In the first half of the 20th century, biology retreated before the onslaught of cultural determinists, led by anthropologist Franz Boas and his students. Boas insisted that all races have equal mental capacities. Primitive peoples are no less intelligent than civilized peoples. Culture is the essential cause of differences among peoples. Thus, argued Boas’s disciple Margaret Mead, Western adolescents have problems with sex because of the cultural echo of “Puritan self-accusations.” In more sexually permissive cultures, like Samoa, teens adjust readily to the stages of sexual development.

In the past several decades, however, a renewed attention to biological factors has spread throughout the social sciences. Sociobiology, hailed by one admirer as “the most important theoretical contribution of the second half of this century,” is thought by some to have the potential of providing a unified evolutionary social science, embracing every field from psychology to political science. Most of the claims for biology have been more modest, and even sociobiologists admit that culture is a significant factor in human evolution. Though it has taken a more sophisticated form, a genuine “revival” of Darwinian social theory is underway.

The new and improved biologism has been pressed into service by various contestants of the cultural war. In her book, Sexual Personae, Camille Paglia derives an entire theory of culture from meditation on the differences between male and female genitals, and analyzes a large chunk of Western cultural history from this viewpoint. In France, sociobiology has been taken up by the left, while in the U.S. it has been deployed by some conservatives in defense of traditional Western family structures and sex roles. Ironically, Harvard’s E.O. Wilson, the leading proponent of sociobiology, has written that the most suitable family order is not monogamy but polygyny. Even nominally monogamous societies tend toward the biological telos of polygyny. Because homosexuality is a form of bonding, moreover, Wilson argues that the Jewish and Christian views are “inadequate and probably wrong.”

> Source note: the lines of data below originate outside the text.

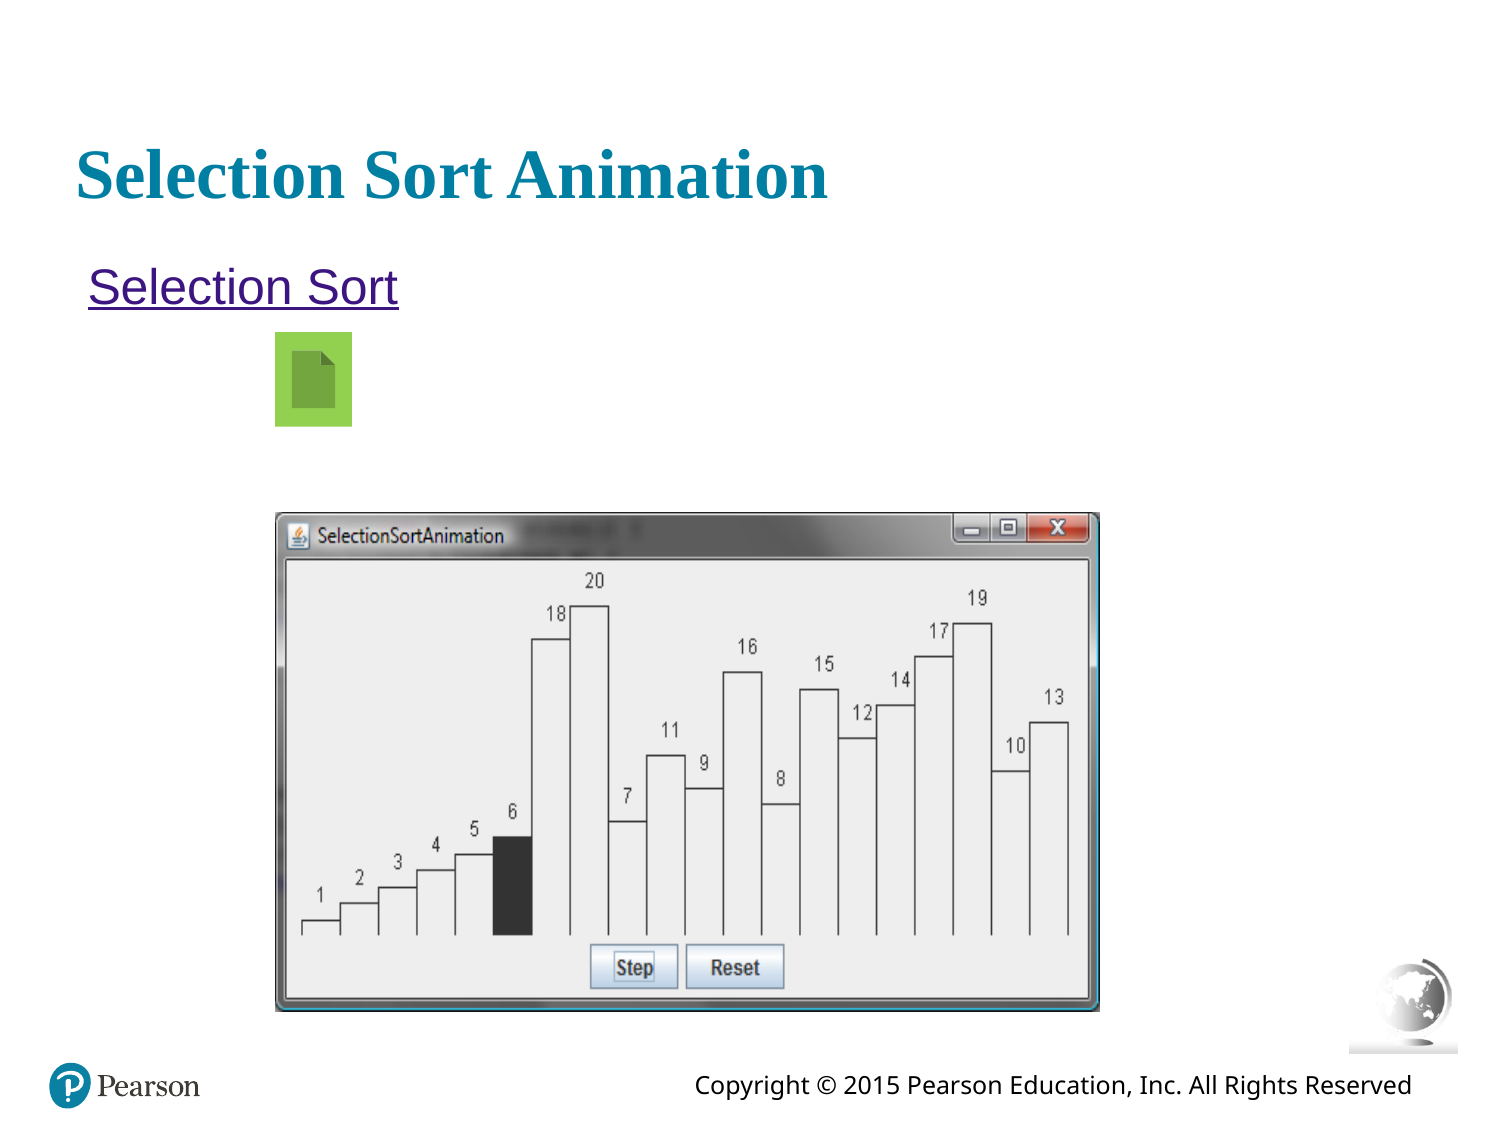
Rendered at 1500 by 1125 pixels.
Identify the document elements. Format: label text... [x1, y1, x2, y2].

list Selection Sort [87, 254, 1438, 385]
title Selection Sort Animation [75, 35, 1425, 213]
picture [274, 511, 1101, 1012]
text_box [275, 332, 352, 427]
picture [1349, 955, 1458, 1054]
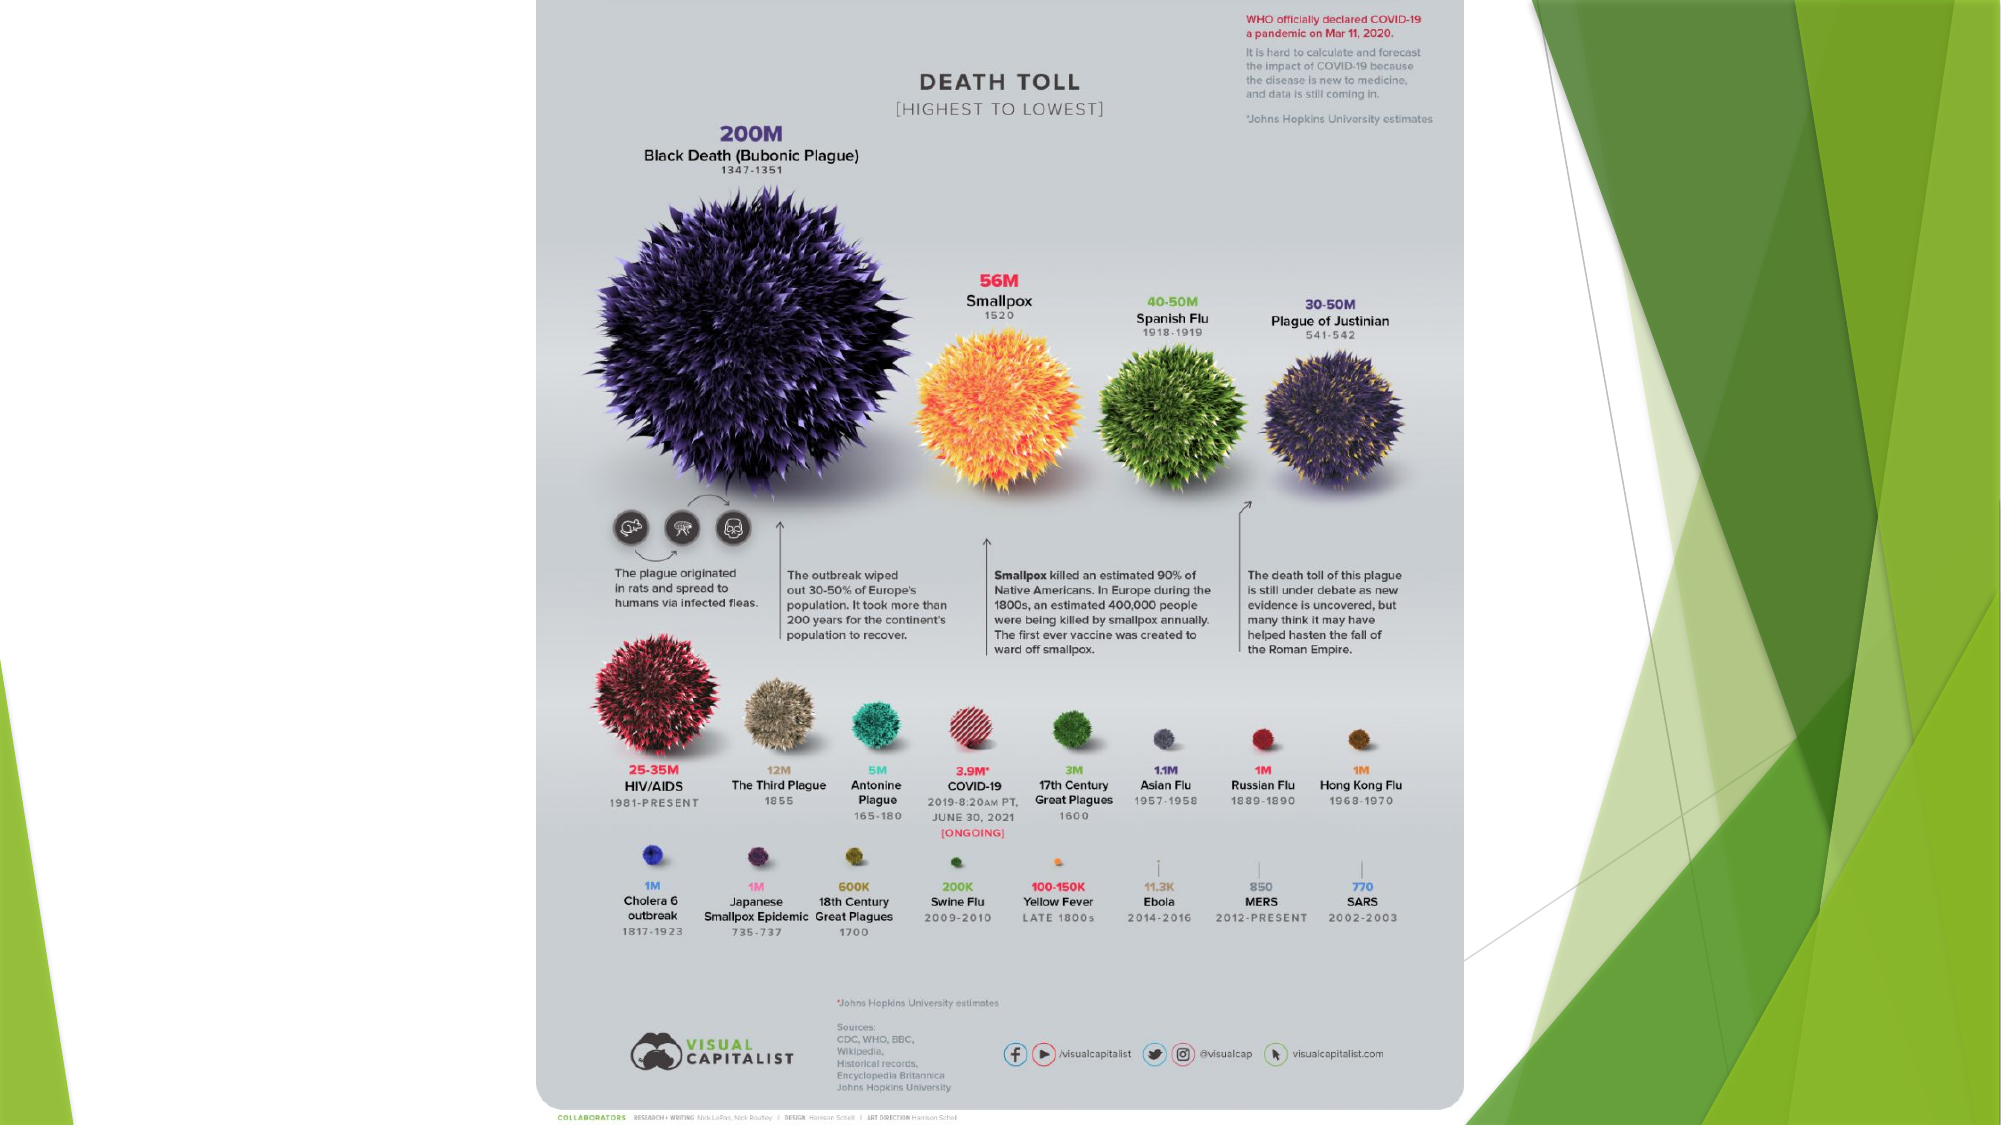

Degler’s book can be read as a cautionary tale about the recurrent danger and persistence of reductionistic ideologies, a danger all the more acute in our self-consciously interdisciplinary intellectual environment where ideas circulate across disciplinary boundaries with increasing velocity. Marxist materialism has produced political and economic horrors of mind-numbing proportions, but it continues to squeeze its way into theology and the humanities. Freud may be discredited as a scientific psychologist, but he has been rehabilitated as a master of postmodern literary criticism. Darwinian evolution may be subjected to brilliant scientific dismemberment, but unarticulated Darwinian assumptions continue to animate attacks on Western civilization.

Degler shows that recent efforts to give place to biological factors have been balanced by a recognition of the place of culture. But it is questionable whether, on purely materialist assumptions, these theories can provide a coherent account of the interaction of biology and culture. It is not clear that the social sciences have outgrown the threat of reductionism. Placing final judgments and determinations in the hands of an all-wise Creator frees one to acknowledge the relative determinations of both chromosomes and culture, and at the same time to insist on their relativity.